(Saved data entries)
-=-=-

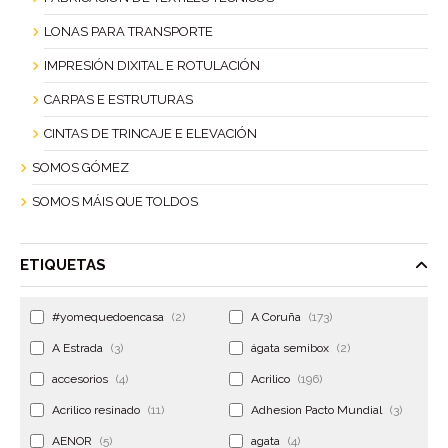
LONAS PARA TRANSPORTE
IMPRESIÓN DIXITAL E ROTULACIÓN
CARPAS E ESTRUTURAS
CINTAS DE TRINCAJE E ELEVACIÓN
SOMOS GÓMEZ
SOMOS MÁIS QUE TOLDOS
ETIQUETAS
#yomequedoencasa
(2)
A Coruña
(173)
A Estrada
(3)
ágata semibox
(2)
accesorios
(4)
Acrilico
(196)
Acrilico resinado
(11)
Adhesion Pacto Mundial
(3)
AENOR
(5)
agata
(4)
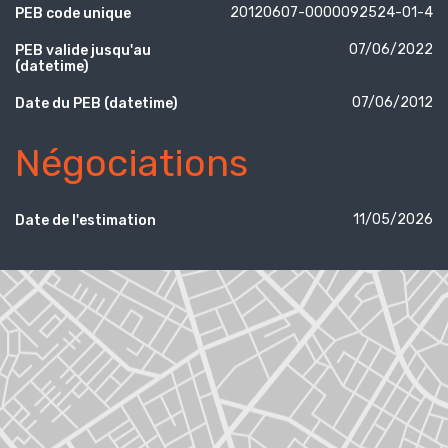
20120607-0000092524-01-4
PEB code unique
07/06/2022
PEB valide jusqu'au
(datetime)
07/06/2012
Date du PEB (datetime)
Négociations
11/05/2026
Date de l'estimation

-=-=-

### [WHAT THE TASK ASKS]
Quote every line of text in the listing above verbatim, leaving out the pictures.

### [WRITTEN REPLY]
LONAS PARA TRANSPORTE
IMPRESIÓN DIXITAL E ROTULACIÓN
CARPAS E ESTRUTURAS
CINTAS DE TRINCAJE E ELEVACIÓN
SOMOS GÓMEZ
SOMOS MÁIS QUE TOLDOS
ETIQUETAS
#yomequedoencasa
(2)
A Coruña
(173)
A Estrada
(3)
ágata semibox
(2)
accesorios
(4)
Acrilico
(196)
Acrilico resinado
(11)
Adhesion Pacto Mundial
(3)
AENOR
(5)
agata
(4)
20120607-0000092524-01-4
PEB code unique
07/06/2022
PEB valide jusqu'au
(datetime)
07/06/2012
Date du PEB (datetime)
Négociations
11/05/2026
Date de l'estimation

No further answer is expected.